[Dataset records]
********
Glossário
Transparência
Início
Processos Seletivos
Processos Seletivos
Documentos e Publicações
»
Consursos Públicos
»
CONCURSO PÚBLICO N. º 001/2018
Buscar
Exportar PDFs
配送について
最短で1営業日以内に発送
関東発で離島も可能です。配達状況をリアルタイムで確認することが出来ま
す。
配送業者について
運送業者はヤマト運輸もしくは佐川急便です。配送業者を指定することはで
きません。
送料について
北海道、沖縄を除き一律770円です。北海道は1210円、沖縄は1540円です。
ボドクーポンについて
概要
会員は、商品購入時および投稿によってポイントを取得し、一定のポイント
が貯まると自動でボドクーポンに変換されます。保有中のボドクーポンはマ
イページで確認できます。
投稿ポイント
********
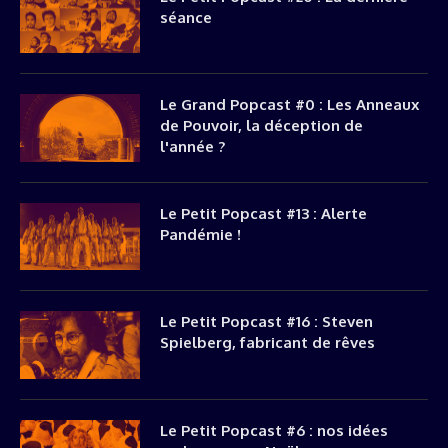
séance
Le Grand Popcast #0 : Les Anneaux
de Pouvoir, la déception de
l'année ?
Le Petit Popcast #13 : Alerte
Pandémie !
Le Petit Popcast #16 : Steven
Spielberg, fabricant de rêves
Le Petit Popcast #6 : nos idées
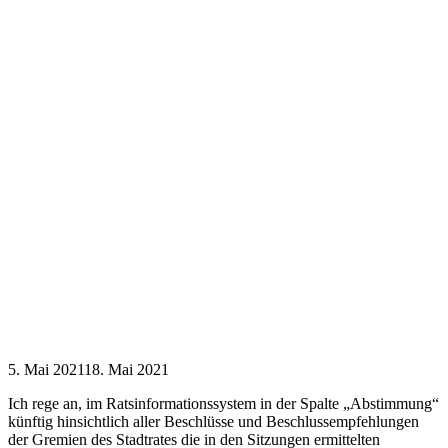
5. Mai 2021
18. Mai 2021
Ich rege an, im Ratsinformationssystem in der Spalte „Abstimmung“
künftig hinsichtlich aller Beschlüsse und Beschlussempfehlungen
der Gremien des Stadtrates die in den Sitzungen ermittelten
********
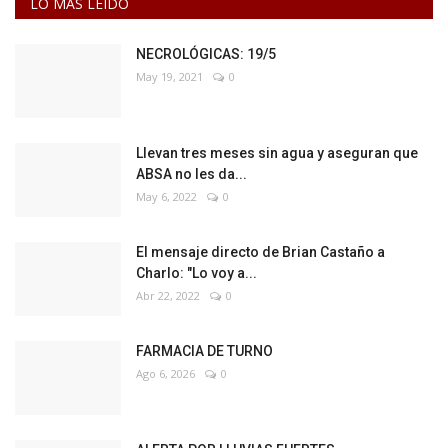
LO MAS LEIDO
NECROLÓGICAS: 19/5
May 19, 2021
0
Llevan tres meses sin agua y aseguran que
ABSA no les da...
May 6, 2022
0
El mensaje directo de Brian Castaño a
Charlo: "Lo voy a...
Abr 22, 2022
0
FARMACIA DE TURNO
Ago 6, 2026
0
********
• AIM OF THE EXERCISE:
In the data above, copy every line where the string "Petit" appears.

• SOLUTION TO THE PROBLEM:
Le Petit Popcast #13 : Alerte
Le Petit Popcast #16 : Steven
Le Petit Popcast #6 : nos idées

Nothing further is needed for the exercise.